§ JOB ITEM: Copy out every line from the records that includes "CAPPI".

§ TASK INPUTS:
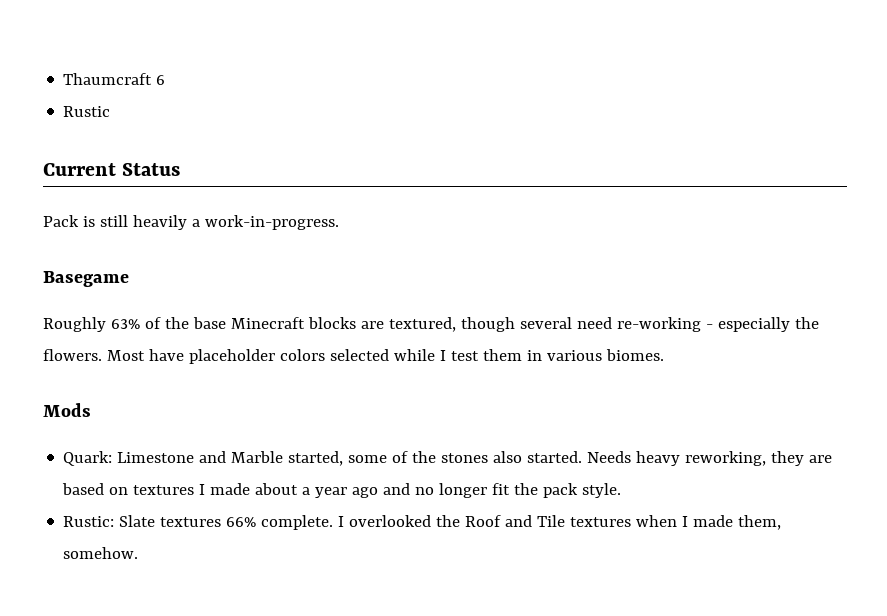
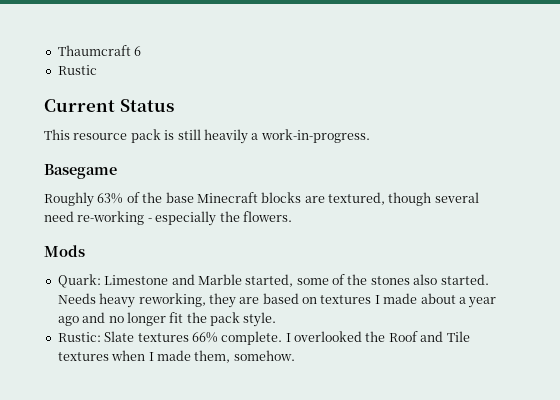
[43,215,79,227] Pack -> [44,129,161,143] This resource pack
[106,349,664,364] Most have placeholder colors selected while I test them in various biomes. -> (292, 216) none

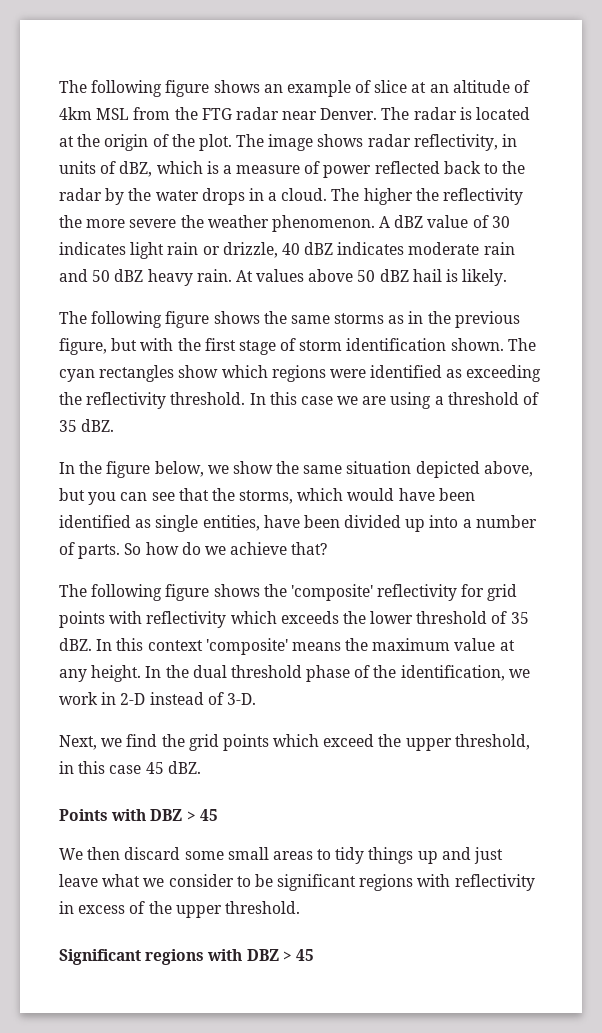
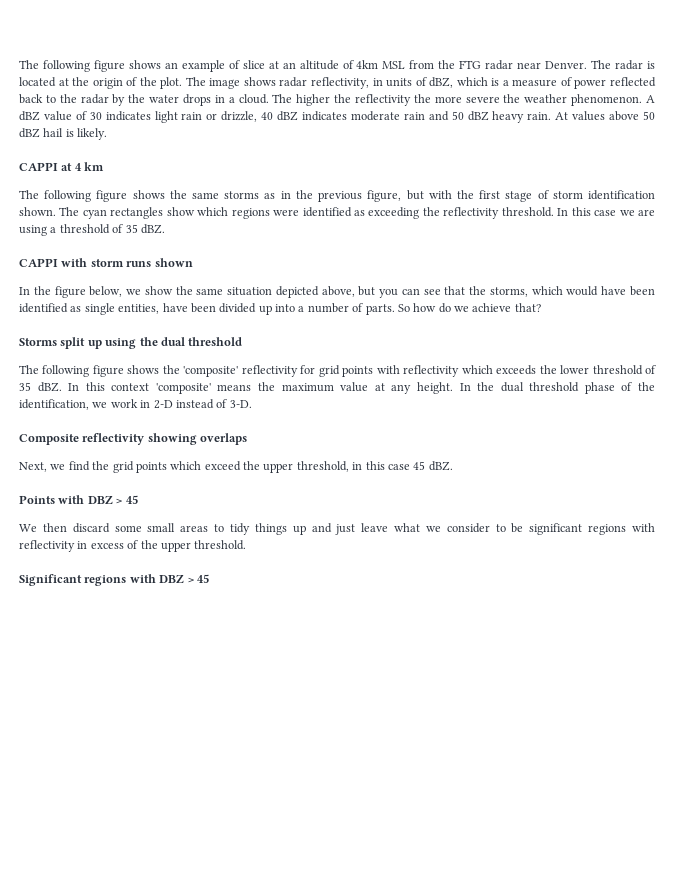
(508, 277) none -> [19,162,105,171] // CAPPI at 4 km
(115, 425) none -> [19,258,193,267] // CAPPI with storm runs shown
(328, 548) none -> [19,337,243,349] // Storms split up using the dual threshold
(256, 699) none -> [19,433,248,445] // Composite reflectivity showing overlaps

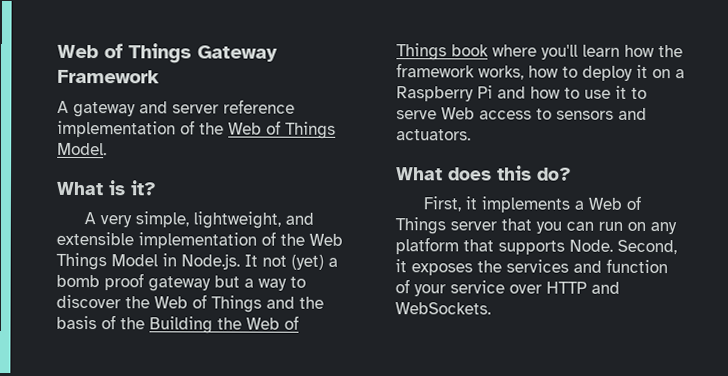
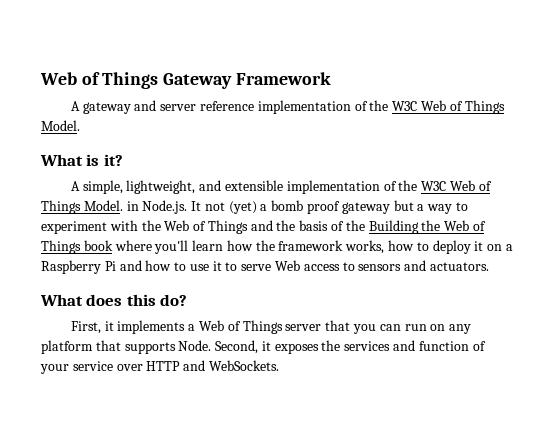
(224, 128) none -> [392,101,418,111] W3C
[99,215,132,228] very -> (80, 186) none
[309,233,343,246] [56,252,158,271] Web Things Model -> [421,180,492,191] [41,200,123,214] W3C Web of Things Model.
[56,294,121,309] discover -> [41,220,138,234] experiment with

§ THE COMPLETED TASK:
(508, 277) none -> [19,162,105,171] // CAPPI at 4 km
(115, 425) none -> [19,258,193,267] // CAPPI with storm runs shown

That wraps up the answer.